The protocol may experience a Denial of Service (DoS) or incur losses due to handling fee-on-transfer tokens. This issue arises because fee-on-transfer tokens deduct a fee during transfer, potentially leaving the contract with insufficient funds to complete subsequent transfers, which can cause transactions to fail or lead to loss of funds.
In the purchase function of Swan.sol, the function first transfers the approved funds (listing price) from the buyer to the contract. The next line attempts to transfer the full listing price from the contract to the seller. However, if the token being transferred has a fee on transfer, an issue arises because a portion of the transferred amount is deducted as a fee, meaning the amount credited to the contract is less than the listing price.

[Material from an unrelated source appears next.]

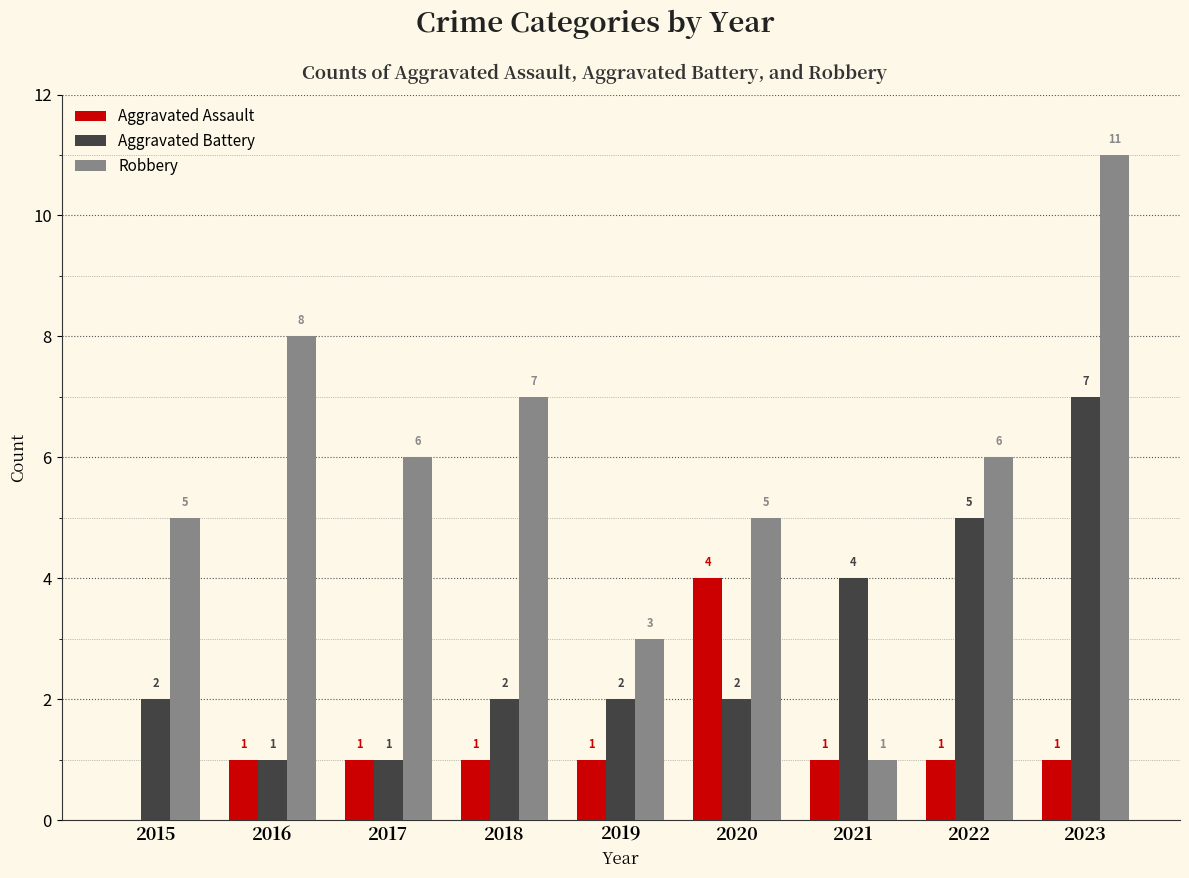

What is the maximum value shown in the chart?

11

When the contract then attempts to transfer the full listing price to the seller, it may fail due to insufficient funds. Alternatively, if the transfer succeeds by covering the shortfall from the contract's balance, the protocol incurs a loss equivalent to the fee amount, which could lead to financial losses over time.
Numerical Example
Assume the listing price is 100 tokens and a 1% fee is charged on transfer.

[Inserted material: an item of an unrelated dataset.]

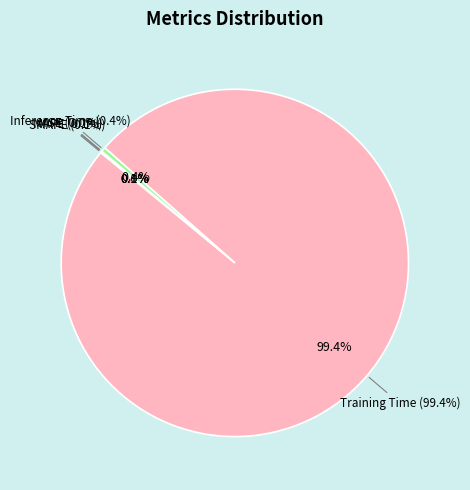

To the nearest percent, what is the difference between the largest and smallest slice percentages?

99%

The buyer sends 100 tokens to the contract, but due to the 1% fee, only 99 tokens are received by the contract.
The contract then attempts to transfer 100 tokens to the seller.
Scenario 1: If the contract balance cannot cover the shortfall, the transaction fails due to insufficient balance.
Scenario 2: If the protocol absorbs the shortfall, the contract incurs a 1-token loss per transaction. Repeated transactions could lead to cumulative financial loss.
https://github.com/Cyfrin/2024-10-swan-dria/blob/c8686b199daadcef3161980022e12b66a5304f8e/contracts/swan/Swan.sol#L276
https://github.com/Cyfrin/2024-10-swan-dria/blob/c8686b199daadcef3161980022e12b66a5304f8e/contracts/swan/Swan.sol#L298-L299
Denial of Service (DoS): The purchase transaction will likely fail due to insufficient balance if the contract cannot cover the fee-deducted shortfall, preventing users from successfully purchasing assets.
Financial Loss: If the contract absorbs the fee difference, the protocol will bear the cost, resulting in cumulative losses over time.
Manual Review
Whitelist Compatible Tokens: Allow only tokens that do not charge a fee on transfer or explicitly whitelist compatible tokens to prevent unsupported tokens from being used in the protocol.
Handle Fee-on-Transfer Tokens Separately: Implement specific logic to handle fee-on-transfer tokens, such as:
Verifying the balance received by the contract after the buyer’s transfer.
Adjusting the transfer amount to the seller based on the actual balance received, rather than assuming the full listing price is available.
These changes will mitigate risks of failed transactions and ensure the protocol does not incur unintended financial losses.